MetroTimes (Surabaya) – Kepolisian Daerah Jawa Timur melalui Unit 2 Subdit IV Tipidter Ditreskrimsus berhasil mengungkap kasus penyalahgunaan tabung gas LPG 3 kg bersubsidi di Kabupaten Malang. Informasi ini disampaikan oleh Kaur Penum Polda Jatim Kompol Gandi pada Selasa, 5 Agustus 2025, sekitar pukul 12.10 WIB, dalam konferensi pers di ruang Resilis Polda Jatim.

Kasus ini terungkap pada Kamis, 3 Juli 2025, sekitar pukul 11.00 siang, berdasarkan laporan polisi nomor LPA/31/VII/20025. Tersangka berinisial MA (49), warga Kabupaten Malang, diketahui telah melakukan praktik ilegal tersebut selama kurang lebih satu tahun.

Kasubdit IV Tipidter Ditreskrimsus Polda Jatim, AKBP Damus, menjelaskan modus operandi tersangka yaitu memindahkan isi gas LPG dari tabung 3 kg bersubsidi ke tabung 12 kg non-subsidi. “Tersangka membeli gas 3 kg bersubsidi dari agen yang sekaligus berfungsi sebagai pangkalan, kemudian memindahkan isinya ke tabung 12 kg.

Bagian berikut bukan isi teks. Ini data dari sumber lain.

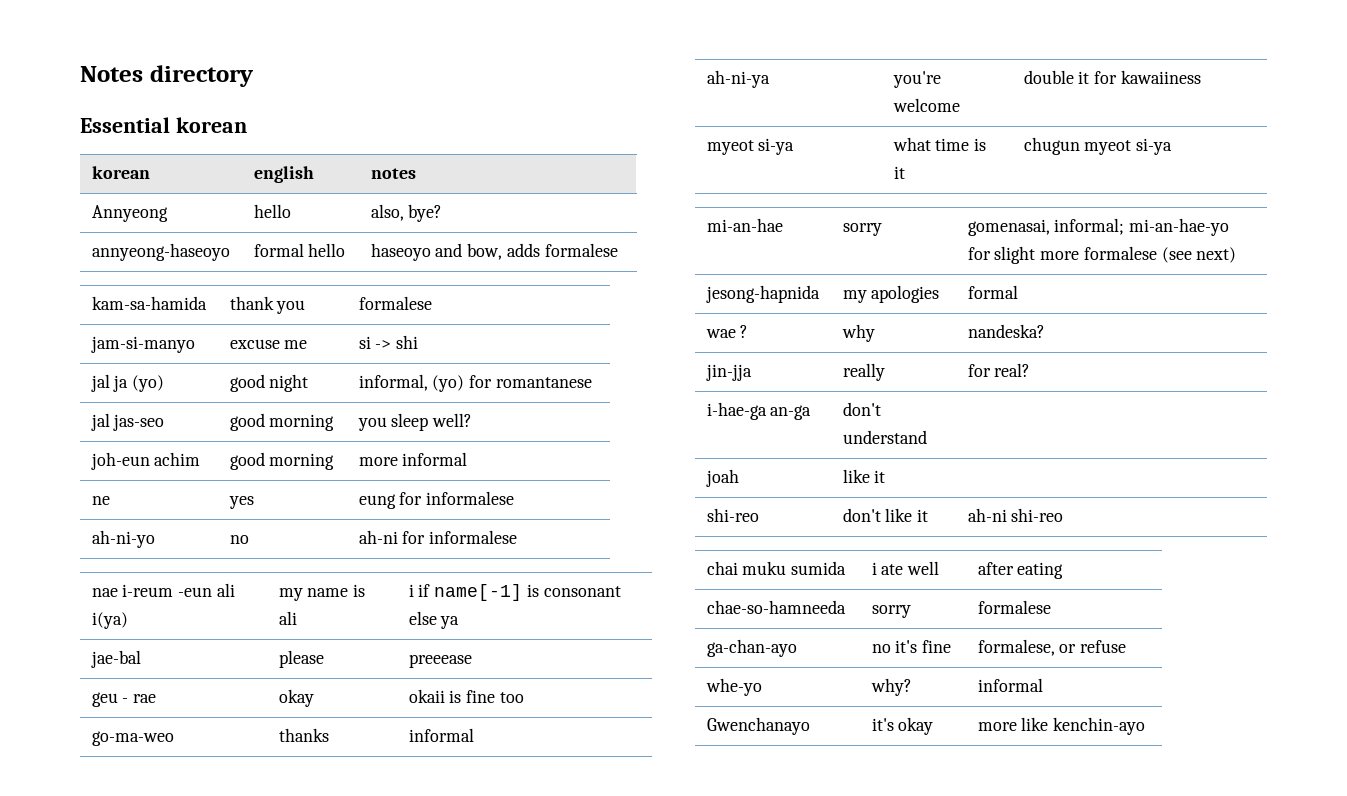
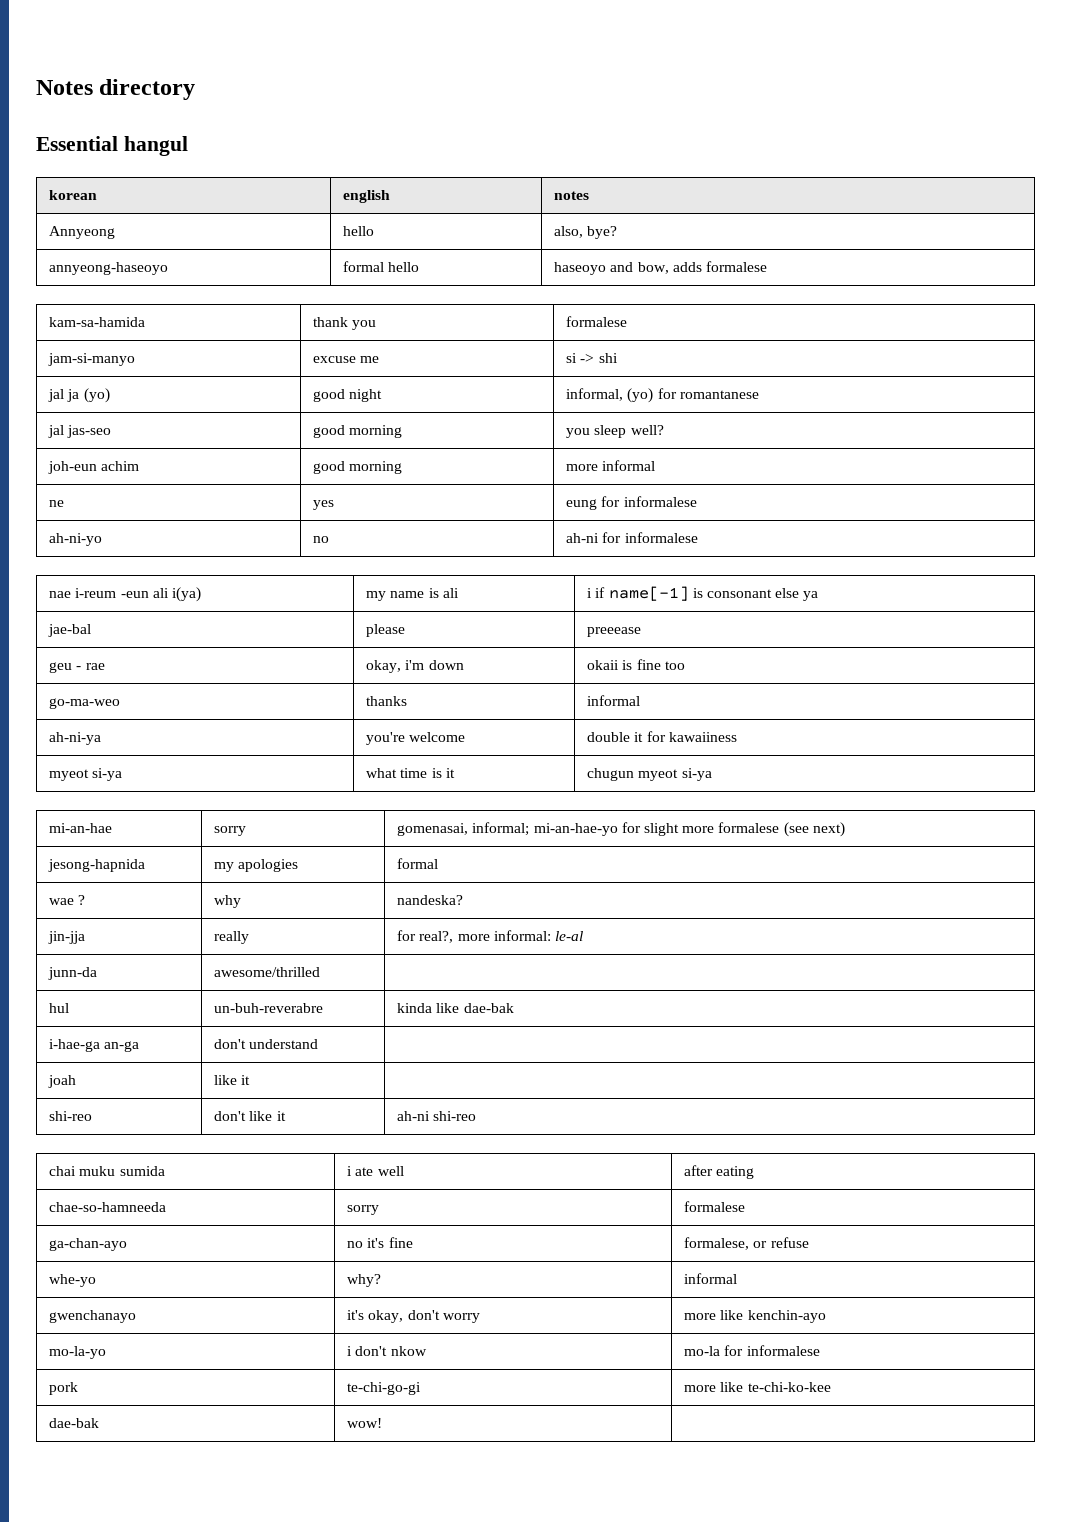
[175,117,247,133] korean -> [123,136,188,156] hangul
[278,689,314,707] okay -> [366,660,464,673] okay, i'm down
[994,363,1031,377] real? -> [419,930,583,943] [48,967,98,980] [214,967,321,977] [49,1003,70,1013] [214,1003,324,1013] [397,1003,514,1013] real?, more informal: le-al // junn-da | awesome/thrilled | // hul | un-buh-reverabre | kinda like dae-bak
[706,717,810,735] [871,717,934,735] Gwenchanayo | it's okay -> [49,1310,137,1323] [347,1310,480,1323] gwenchanayo | it's okay, don't worry
(1146, 726) none -> [49,1346,107,1359] [347,1346,427,1356] [684,1345,820,1356] [49,1382,79,1395] [347,1382,422,1395] [684,1382,831,1392] [49,1418,100,1428] [347,1418,383,1428] // mo-la-yo | i don't nkow | mo-la for informalese // pork | te-chi-go-gi | more like te-chi-ko-kee // dae-bak | wow! |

Setiap hari, pelaku mampu mengisi 5 sampai 6 tabung gas 12 kg, dengan kebutuhan 4 hingga 5 tabung gas 3 kg untuk tiap tabung besar,” ujarnya.

Barang bukti yang berhasil diamankan antara lain:

ads

1 unit mobil Suzuki Carry beserta kunci kontak,

85 tabung elpiji 3 kg kosong,

40 tabung elpiji 3 kg berisi,

10 tabung elpiji 12 kg kosong,

2 tabung elpiji 12 kg berisi,

3 regulator pemindah elpiji, dan

1 timbangan digital.

Dari hasil penyidikan, tabung gas 12 kg yang telah diisi ulang dijual tersangka di wilayah Kota Malang dengan harga berkisar Rp185.000 hingga Rp195.000 per tabung.

Atas perbuatannya, tersangka dijerat dengan Pasal 55 terkait penyalahgunaan bahan bakar bersubsidi yang dapat mengancam ketersediaan energi masyarakat.

Polda Jatim menegaskan bahwa pihaknya akan terus melakukan pengawasan dan penindakan terhadap praktik serupa yang merugikan masyarakat kecil pengguna LPG 3 kg bersubsidi.